**Task requirements**: Below is a listing; repeat exactly the lines from the one containing "candle: none [718,480,765,541]" to the one containing "ceramic pitcher: present [536,367,572,410]", both included.

**Extracted information**:

────────────────

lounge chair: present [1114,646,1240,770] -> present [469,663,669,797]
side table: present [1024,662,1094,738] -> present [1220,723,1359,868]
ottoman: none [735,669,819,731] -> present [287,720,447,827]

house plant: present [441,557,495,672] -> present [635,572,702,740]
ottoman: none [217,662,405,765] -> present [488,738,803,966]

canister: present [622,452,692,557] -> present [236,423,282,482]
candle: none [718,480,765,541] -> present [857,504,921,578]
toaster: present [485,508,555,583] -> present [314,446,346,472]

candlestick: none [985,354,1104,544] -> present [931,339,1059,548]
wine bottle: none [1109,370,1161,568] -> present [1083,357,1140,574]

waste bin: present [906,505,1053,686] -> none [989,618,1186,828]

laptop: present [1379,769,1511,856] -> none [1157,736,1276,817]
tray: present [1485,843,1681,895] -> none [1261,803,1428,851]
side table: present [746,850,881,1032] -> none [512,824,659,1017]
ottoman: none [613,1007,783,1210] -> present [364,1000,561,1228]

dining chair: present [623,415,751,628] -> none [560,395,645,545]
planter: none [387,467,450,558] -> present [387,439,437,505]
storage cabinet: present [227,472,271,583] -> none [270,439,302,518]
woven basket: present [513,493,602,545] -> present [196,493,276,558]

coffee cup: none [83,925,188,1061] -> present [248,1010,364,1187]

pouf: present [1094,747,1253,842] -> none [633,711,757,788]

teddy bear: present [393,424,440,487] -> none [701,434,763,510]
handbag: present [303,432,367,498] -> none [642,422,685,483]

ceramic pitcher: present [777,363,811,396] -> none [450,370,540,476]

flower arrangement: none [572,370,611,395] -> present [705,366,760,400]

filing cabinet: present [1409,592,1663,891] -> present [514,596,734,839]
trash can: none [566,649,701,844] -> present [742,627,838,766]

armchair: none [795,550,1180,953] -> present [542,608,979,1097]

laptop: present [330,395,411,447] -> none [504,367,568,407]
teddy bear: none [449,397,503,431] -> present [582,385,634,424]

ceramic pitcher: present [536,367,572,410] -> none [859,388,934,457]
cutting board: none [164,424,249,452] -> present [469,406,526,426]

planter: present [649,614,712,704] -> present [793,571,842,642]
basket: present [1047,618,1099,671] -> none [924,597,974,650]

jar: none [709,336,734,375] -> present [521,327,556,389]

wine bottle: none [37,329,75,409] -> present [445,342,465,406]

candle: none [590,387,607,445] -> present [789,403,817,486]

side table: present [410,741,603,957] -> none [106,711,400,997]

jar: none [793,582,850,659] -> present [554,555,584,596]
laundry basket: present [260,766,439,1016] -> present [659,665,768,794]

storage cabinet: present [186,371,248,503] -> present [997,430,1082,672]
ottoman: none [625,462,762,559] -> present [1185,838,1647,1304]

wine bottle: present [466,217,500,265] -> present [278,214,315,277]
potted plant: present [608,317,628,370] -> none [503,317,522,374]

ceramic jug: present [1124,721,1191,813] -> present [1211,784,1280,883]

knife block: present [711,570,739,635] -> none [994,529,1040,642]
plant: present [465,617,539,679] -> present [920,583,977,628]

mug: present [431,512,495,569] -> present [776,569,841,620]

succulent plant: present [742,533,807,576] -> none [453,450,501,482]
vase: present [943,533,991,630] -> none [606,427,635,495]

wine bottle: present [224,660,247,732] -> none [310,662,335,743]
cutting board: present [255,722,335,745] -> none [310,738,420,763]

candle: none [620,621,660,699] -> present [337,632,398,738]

────────────────

**Expected output**:
candle: none [718,480,765,541] -> present [857,504,921,578]
toaster: present [485,508,555,583] -> present [314,446,346,472]

candlestick: none [985,354,1104,544] -> present [931,339,1059,548]
wine bottle: none [1109,370,1161,568] -> present [1083,357,1140,574]

waste bin: present [906,505,1053,686] -> none [989,618,1186,828]

laptop: present [1379,769,1511,856] -> none [1157,736,1276,817]
tray: present [1485,843,1681,895] -> none [1261,803,1428,851]
side table: present [746,850,881,1032] -> none [512,824,659,1017]
ottoman: none [613,1007,783,1210] -> present [364,1000,561,1228]

dining chair: present [623,415,751,628] -> none [560,395,645,545]
planter: none [387,467,450,558] -> present [387,439,437,505]
storage cabinet: present [227,472,271,583] -> none [270,439,302,518]
woven basket: present [513,493,602,545] -> present [196,493,276,558]

coffee cup: none [83,925,188,1061] -> present [248,1010,364,1187]

pouf: present [1094,747,1253,842] -> none [633,711,757,788]

teddy bear: present [393,424,440,487] -> none [701,434,763,510]
handbag: present [303,432,367,498] -> none [642,422,685,483]

ceramic pitcher: present [777,363,811,396] -> none [450,370,540,476]

flower arrangement: none [572,370,611,395] -> present [705,366,760,400]

filing cabinet: present [1409,592,1663,891] -> present [514,596,734,839]
trash can: none [566,649,701,844] -> present [742,627,838,766]

armchair: none [795,550,1180,953] -> present [542,608,979,1097]

laptop: present [330,395,411,447] -> none [504,367,568,407]
teddy bear: none [449,397,503,431] -> present [582,385,634,424]

ceramic pitcher: present [536,367,572,410] -> none [859,388,934,457]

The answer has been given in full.